AセクシュアルやAロマンティックの人でも、この感覚を持つことはあります。「美しいと感じること」と「好きになること」は別の感覚であり、美的惹かれを感じたからといって恋愛感情や性的欲求があるとは限りません。

Aセクシュアル・Aロマンティックの視点から見る「アトラクション」

これまで見てきたように、Aセクシュアル・Aロマンティックの人でも「惹かれる」感覚を持つことがあります。ただし、それが必ずしも恋愛や性的関係につながるとは限りません。

「恋愛しない=誰にも惹かれない」わけではなく、どのアトラクションを感じるかは人それぞれです。たとえば、

  • Aロマンティックだけど感覚的惹かれは感じる → 友情ベースでスキンシップを大切にする
  • Aセクシュアルだけど恋愛的惹かれは感じる → 恋愛関係を望むが性的な関係には興味がない
  • どのアトラクションもほとんど感じない → 人との関係を築く上での別の価値観を持つ

こうした違いを理解することで、Aセクシュアル・Aロマンティックの人にとっても自分自身の性のあり方をより詳細に言語化できるきっかけになるかもしれません。
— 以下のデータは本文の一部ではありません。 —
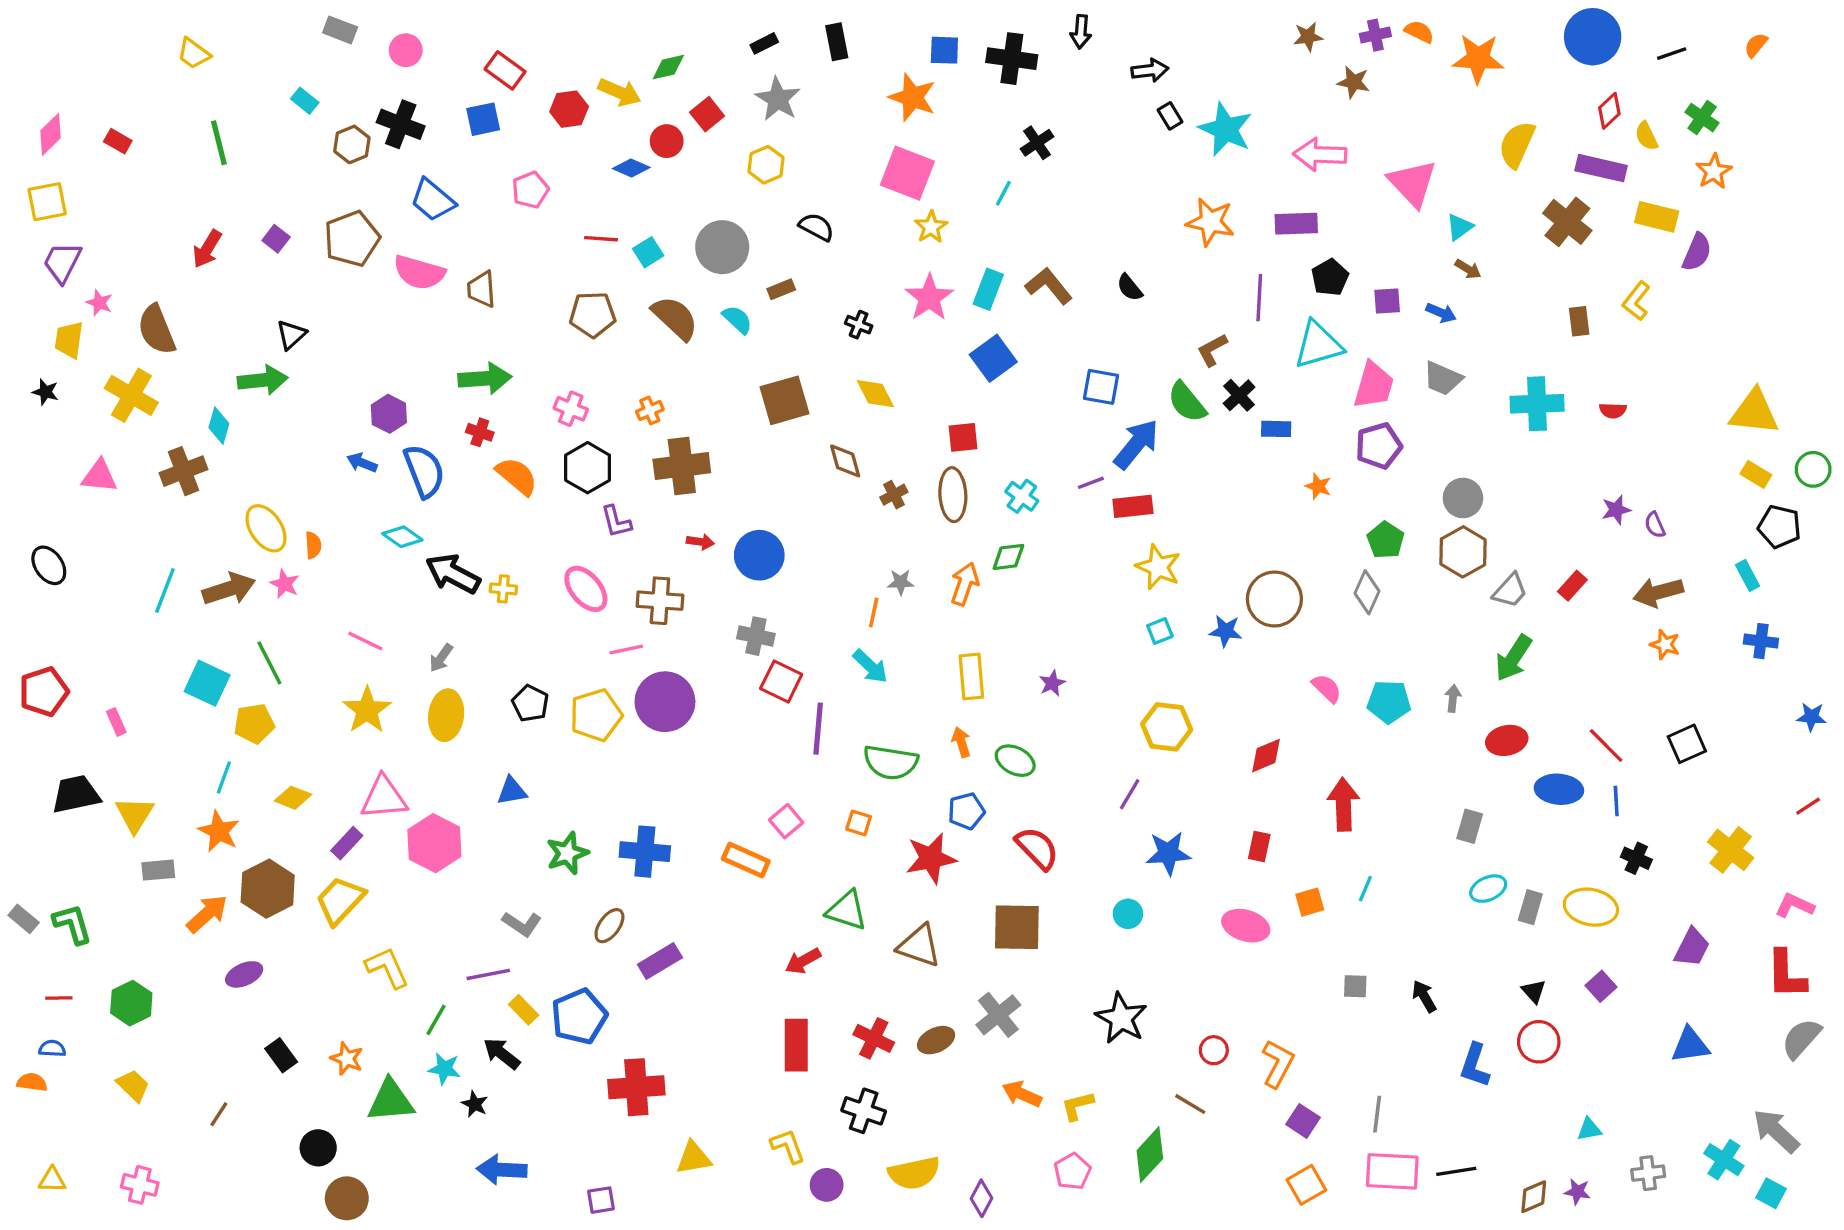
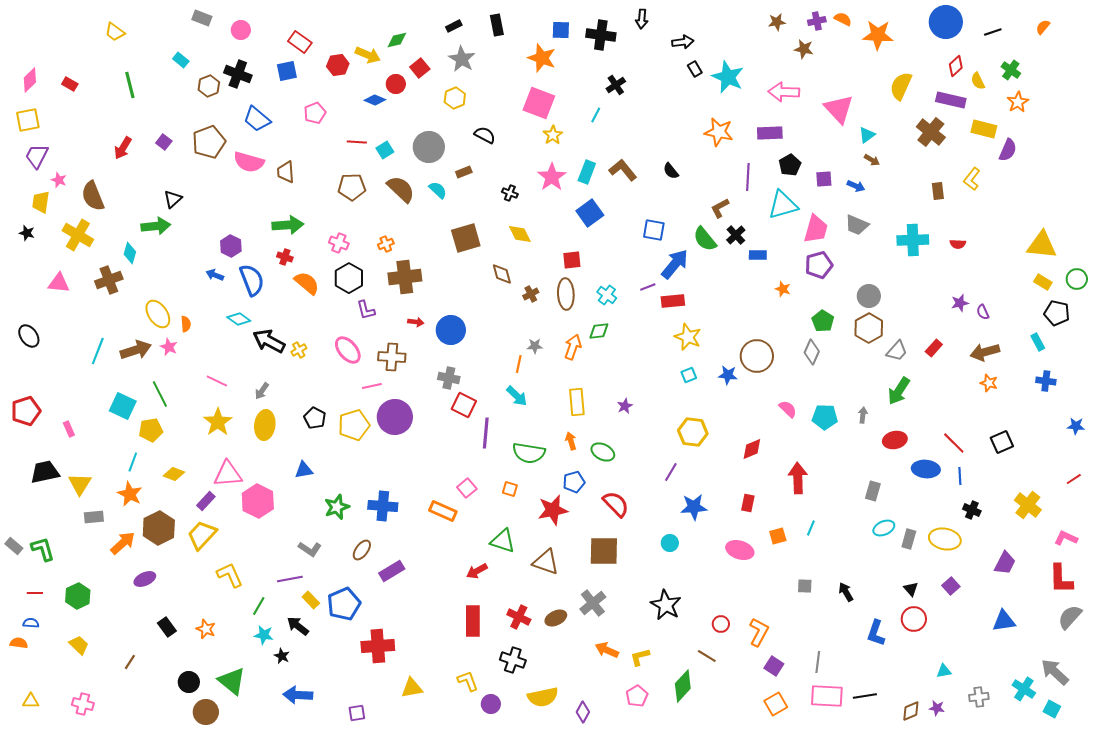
yellow cross: (503, 589) -> (299, 350), turned -35
green triangle: (391, 1101) -> (232, 681), moved, turned 44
また、Aセクシュアル・Aロマンティックの人々の感じ方が「おかしい」「何かが欠けている」とする社会の規範についても考え直すきっかけとなるでしょう。

※アトラクションの種類について、今回の記事で紹介した4つの他に「感情的惹かれ」や「知的惹かれ」なども加えて分析する場合もあります。

「惹かれる」という感覚には、さまざまな種類があり、Aセクシュアル・Aロマンティックの人も、それぞれ異なるアトラクションを感じることがある。そしてどのアトラクションを持つかは人それぞれであり、すべての感じ方が尊重されるべきである。

このことが社会に浸透していくことで少しでも自分自身や他の人の感じ方を理解するヒントになれば幸いです。